As CBS 2’s Vince Gerasole reports, Pfleger and several members of his church marched through the Gresham neighborhood, with a very vocal demand to end the violence.

Led by the often unconventional Pfleger, the men of St. Sabina marched through the violence-plagued Gresham community on Sunday, calling out gangs by name.

“Our children are dying every day,” Joseph Saunders said.

LISTEN: WBBM Newsradio’s Michele Fiore reports


The marchers went car-to-car, and door-to-door, handing out fliers; and encouraging neighbors to break the code of silence, and squeal on gangs. The White Castle parking lot where 22-year-old Quinton Davis was shot and killed last week was one of their stops.

“It has to start somewhere. So, if a flyer is going to let me know that I have to tell someone else to stop shooting and stop killing our kids out here, then, you know, I appreciate this flyer,” Kimberly Brooks said.

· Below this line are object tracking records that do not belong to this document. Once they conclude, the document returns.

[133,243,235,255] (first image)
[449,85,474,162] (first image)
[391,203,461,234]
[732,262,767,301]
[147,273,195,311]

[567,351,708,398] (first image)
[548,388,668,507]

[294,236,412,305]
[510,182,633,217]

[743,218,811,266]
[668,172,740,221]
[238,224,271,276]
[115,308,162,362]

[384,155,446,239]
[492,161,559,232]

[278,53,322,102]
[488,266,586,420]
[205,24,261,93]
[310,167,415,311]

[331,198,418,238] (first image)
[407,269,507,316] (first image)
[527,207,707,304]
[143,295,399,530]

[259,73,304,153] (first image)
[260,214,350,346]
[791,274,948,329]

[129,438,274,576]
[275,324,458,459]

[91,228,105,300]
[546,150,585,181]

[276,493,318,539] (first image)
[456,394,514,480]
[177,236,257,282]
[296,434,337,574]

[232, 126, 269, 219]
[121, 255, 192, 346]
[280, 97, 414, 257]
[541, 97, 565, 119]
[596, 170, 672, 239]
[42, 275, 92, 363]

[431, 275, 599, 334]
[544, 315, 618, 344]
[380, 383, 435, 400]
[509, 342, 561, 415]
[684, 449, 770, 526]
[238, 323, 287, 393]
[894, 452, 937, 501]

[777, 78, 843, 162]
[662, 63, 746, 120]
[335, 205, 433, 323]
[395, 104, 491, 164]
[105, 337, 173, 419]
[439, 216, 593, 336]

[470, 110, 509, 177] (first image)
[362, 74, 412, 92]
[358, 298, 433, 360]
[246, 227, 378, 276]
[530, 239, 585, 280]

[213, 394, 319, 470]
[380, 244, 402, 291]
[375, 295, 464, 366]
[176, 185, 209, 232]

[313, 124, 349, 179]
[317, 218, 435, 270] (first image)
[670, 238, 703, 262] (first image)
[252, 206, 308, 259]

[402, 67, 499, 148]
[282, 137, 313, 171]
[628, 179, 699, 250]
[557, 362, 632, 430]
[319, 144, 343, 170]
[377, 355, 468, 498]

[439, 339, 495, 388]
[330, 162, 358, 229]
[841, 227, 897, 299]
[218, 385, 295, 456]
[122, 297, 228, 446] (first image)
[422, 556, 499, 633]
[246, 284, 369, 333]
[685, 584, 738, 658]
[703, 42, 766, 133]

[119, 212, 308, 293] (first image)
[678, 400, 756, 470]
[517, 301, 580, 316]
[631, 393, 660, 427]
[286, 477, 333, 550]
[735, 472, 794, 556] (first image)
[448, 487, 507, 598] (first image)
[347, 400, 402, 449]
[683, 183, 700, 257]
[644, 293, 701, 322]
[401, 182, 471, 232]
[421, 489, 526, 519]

Along the way, it wasn’t difficult finding families coming to terms with violence.

Asked if such marches and rallies make a difference, Farkhanda Muhammad said, “I pray that it does, because I have a 6-year-old. So, every day we’re coming home and she hears sirens; and she’s scared. She’s like, ‘Mommy, somebody’s hurt.’”

“My mom won’t let me out of the house unless somebody is watching me,” neighbor Tiffany Greshem said.

The prelude to Sunday’s march was Pfleger’s Sunday mass, where he embraced victims of violence, and issued a call he’s made before.

“We have congressmen and senators that will not do something about easy access to guns, because it’s black and brown children being killed in this country; and nobody gives a damn about our children,” Pfleger said.

Amidst the sermons and the march, Pfleger also addressed criticisms he’s received online over his firebrand style, which has defined him and his causes for years.

“Some people that emailed me and sent back on Facebook negatively and said I’m a heresy and I’m not a good catholic priest and all of this; to Hell with you,” Pfleger said.

Pleger’s role is with the Catholic Church changing in the coming months. By summer he will share pastoring duties at St. Sabina, as he also becomes the Chicago Archdiocese’s representative for newly-developing anti-violence initiatives. They will include a particular focus on issues surrounding gun violence.

He also has been named the temporary administrator of St. Margaret of Scotland parish, 9849 S. Throop St., where Rev. Daniel Mallette survived a brutal attack by two robbers last December.

A new pastor will be named to St. Margaret of Scotland on July 1, and Mallette will remain as pastor emeritus.